> The exercise: How many lines in the items below contain the string "qCreatedBy"? Reply with the number alone.

START Input material

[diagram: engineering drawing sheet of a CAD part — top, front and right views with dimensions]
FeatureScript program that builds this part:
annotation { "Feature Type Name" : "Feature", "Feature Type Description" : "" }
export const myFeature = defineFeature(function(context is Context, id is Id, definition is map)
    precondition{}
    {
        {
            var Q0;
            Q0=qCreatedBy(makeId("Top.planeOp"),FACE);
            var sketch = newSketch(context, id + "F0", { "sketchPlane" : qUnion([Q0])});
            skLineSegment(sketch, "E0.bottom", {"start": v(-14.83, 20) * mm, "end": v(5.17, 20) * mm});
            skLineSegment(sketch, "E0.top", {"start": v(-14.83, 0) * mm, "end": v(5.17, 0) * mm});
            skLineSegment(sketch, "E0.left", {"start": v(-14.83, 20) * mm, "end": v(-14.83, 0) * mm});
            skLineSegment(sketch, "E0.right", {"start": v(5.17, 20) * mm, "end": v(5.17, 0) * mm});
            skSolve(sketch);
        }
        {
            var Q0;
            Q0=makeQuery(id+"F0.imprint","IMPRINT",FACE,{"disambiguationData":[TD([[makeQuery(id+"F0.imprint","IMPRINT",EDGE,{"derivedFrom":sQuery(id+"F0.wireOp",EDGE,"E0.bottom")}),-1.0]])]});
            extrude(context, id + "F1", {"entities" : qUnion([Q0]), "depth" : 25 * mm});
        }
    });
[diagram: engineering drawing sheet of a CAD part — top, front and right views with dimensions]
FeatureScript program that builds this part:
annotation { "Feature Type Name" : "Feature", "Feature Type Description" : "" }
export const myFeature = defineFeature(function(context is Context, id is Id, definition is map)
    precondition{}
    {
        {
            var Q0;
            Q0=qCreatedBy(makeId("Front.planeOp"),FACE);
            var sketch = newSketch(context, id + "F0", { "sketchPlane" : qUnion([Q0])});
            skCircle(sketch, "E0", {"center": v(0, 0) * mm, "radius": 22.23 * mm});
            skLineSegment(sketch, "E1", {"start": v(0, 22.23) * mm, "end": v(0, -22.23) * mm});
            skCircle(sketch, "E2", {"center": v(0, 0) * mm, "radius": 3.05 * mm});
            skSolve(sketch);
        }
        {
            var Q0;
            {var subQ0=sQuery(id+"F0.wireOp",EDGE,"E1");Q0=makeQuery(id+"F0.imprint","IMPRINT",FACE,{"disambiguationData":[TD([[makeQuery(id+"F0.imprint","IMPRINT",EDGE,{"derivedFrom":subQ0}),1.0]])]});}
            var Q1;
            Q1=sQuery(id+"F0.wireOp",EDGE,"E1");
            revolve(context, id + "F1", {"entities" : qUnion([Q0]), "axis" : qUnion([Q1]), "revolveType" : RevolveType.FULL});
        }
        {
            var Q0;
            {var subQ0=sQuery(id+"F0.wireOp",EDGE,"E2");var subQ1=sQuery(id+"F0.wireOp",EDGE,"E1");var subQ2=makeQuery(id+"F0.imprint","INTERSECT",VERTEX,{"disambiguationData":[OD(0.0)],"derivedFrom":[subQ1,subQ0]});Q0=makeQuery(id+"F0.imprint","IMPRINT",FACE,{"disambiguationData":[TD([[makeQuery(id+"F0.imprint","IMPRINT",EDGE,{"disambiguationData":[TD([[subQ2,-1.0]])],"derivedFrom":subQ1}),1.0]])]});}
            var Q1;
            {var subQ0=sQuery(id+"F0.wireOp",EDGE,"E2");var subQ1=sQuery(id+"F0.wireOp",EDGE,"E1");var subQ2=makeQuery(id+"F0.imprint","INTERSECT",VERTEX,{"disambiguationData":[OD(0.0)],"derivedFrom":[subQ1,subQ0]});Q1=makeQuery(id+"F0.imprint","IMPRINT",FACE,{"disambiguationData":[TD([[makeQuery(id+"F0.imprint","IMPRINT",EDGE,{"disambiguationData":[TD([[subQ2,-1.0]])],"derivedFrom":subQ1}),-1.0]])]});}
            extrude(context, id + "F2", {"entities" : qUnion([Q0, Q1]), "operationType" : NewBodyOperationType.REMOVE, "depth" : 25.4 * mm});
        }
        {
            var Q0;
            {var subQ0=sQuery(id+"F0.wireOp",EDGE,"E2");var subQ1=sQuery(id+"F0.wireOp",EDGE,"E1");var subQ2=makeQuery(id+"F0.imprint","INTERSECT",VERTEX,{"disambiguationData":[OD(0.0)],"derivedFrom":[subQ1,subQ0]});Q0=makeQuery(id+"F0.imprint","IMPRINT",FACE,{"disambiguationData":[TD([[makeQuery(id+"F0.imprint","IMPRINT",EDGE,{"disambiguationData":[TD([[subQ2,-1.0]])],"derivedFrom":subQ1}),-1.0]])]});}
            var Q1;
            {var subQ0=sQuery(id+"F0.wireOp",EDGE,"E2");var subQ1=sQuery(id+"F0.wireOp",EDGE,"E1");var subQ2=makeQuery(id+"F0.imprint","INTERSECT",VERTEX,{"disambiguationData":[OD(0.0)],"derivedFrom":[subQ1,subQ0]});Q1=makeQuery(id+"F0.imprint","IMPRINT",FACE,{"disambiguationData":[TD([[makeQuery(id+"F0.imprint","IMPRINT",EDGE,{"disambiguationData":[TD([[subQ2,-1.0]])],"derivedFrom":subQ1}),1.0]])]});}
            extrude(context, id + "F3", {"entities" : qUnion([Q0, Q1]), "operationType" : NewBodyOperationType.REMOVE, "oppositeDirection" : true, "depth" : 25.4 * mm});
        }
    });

END Input material

> Answer to the task: 2